» **Exercise requirements**
1 > Answer the following questions from the biography of the mycologist James Clark Gentles:
(a) In what town was Gentles born?
(b) In what capacity did he serve in the Royal Air Force during World War II?
(c) What was his first task after his appointment to the Medical Research Council?
2 > State whether each statement below agrees with the biography of the mycologist James Clark Gentles, and quote the words that decide it:
(a) Gentles studied Natural History at Glasgow University.
(b) Gentles was commissioned in the Royal Air Force in 1947.
(c) Gentles was given his professorship in 1976.
3 > Write the passage that follows in the biography of the mycologist James Clark Gentles, beginning after its final sentence.

» **Selected extract**

|---|

Scottish mycologist (1921–1997)

James Clark Gentles FRSE (18 March 1921 – 15 November 1997) was a Scottish mycologist and the first British person to specialise in fungal disease on the human body.

==Life==
He was born in Coatbridge, on 18 March 1921. He was the son of the manager of a steelworks. He attended school locally then went to Glasgow University studying Natural History. He graduated BSc and continued obtaining a doctorate (PhD).

During World War II, Gentles served in the Royal Air Force as a radar operator. He was commissioned in 1942 and was in command of radar equipment in the then-British colony of Burma.

In 1947, Carl Hamilton Browning hired Gentles to Head his new department investigating fungal diseases of the human body at Glasgow University. He first trained him up further, organising a Distillers Company Scholarship to fund a years specialisation in mycology at Glasgow then a further year in Paris at the Pasteur Institute, followed by a course at the London School of Hygiene and Tropical Medicine. On return to Browning in Glasgow, he was appointed to the Medical Research Council, his first task being to investigate ringworm in the feet of Scottish miners. In 1976, he was given his professorship.

|---|

» **Dataset extract**
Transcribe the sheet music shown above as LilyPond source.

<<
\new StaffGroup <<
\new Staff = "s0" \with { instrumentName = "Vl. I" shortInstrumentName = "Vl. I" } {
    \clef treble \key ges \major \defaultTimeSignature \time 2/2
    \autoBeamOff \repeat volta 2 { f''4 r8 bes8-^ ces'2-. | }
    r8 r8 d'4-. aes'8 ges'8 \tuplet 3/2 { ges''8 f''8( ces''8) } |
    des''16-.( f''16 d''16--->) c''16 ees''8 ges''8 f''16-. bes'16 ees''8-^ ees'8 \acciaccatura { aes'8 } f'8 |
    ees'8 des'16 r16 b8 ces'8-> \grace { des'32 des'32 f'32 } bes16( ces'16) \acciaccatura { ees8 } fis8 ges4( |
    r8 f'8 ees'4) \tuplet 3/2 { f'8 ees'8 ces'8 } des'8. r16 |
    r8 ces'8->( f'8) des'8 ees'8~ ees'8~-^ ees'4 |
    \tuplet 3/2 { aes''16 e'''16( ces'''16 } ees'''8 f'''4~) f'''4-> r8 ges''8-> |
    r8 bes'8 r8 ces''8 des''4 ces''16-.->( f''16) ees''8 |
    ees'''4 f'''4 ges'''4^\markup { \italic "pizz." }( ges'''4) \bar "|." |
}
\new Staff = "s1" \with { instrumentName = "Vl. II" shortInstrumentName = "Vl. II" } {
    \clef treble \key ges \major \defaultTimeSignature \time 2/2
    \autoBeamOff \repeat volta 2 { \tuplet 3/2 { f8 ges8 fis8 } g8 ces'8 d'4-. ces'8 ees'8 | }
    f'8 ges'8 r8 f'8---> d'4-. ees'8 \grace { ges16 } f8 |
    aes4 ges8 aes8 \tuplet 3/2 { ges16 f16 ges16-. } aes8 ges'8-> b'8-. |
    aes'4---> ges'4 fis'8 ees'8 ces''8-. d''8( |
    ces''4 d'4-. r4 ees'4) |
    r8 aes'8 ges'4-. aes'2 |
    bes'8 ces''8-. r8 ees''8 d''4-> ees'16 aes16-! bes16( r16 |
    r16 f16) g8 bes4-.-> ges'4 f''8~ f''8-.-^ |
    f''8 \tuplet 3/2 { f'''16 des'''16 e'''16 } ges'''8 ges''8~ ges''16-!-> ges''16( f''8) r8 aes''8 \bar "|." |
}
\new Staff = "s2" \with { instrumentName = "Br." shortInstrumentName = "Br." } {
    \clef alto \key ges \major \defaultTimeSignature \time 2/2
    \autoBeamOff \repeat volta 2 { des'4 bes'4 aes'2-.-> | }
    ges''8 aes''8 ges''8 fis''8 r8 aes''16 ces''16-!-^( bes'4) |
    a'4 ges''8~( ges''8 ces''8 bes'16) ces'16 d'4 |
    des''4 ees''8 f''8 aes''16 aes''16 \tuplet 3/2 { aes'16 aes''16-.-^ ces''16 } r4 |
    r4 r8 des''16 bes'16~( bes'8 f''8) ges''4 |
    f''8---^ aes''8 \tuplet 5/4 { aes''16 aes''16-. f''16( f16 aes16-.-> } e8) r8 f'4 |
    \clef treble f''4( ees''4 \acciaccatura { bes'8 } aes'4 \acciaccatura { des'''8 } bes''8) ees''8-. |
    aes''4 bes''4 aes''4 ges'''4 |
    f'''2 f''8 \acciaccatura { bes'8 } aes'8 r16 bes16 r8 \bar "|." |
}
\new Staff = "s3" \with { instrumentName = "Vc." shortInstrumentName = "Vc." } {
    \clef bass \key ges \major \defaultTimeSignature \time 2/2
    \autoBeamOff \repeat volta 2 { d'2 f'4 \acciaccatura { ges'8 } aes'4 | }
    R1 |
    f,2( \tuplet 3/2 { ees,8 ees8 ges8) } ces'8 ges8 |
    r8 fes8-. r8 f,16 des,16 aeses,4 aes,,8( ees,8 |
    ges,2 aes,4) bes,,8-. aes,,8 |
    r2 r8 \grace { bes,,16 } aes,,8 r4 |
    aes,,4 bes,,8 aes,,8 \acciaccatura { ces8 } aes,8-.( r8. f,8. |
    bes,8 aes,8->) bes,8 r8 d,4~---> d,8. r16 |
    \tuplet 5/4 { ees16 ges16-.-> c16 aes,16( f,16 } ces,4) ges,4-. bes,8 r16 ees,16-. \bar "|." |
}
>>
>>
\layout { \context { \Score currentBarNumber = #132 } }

|---|

» **Answers**
1 >
(a) He was born in Coatbridge.
(b) He served as a radar operator.
(c) His first task was to investigate ringworm in the feet of Scottish miners.

2 >
(a) Yes: "went to Glasgow University studying Natural History."
(b) No: "He was commissioned in 1942."
(c) Yes: "In 1976, he was given his professorship."

3 >
In 1981, he was elected a Fellow of the Royal Society of Edinburgh. His proposers were William Whigham Fletcher, William McPhee Hutchison, William D. P. Stewart, John Hawthorn, Ernest Oliver Morris and John Smith.

Gentles was a keen golfer, serving as Captain of Lenzie Golf Club.

He died on 15 November 1997, aged 76.

==Family==
He was married to Barr Gentles. They had a son James (born in Paris) and daughter Carine.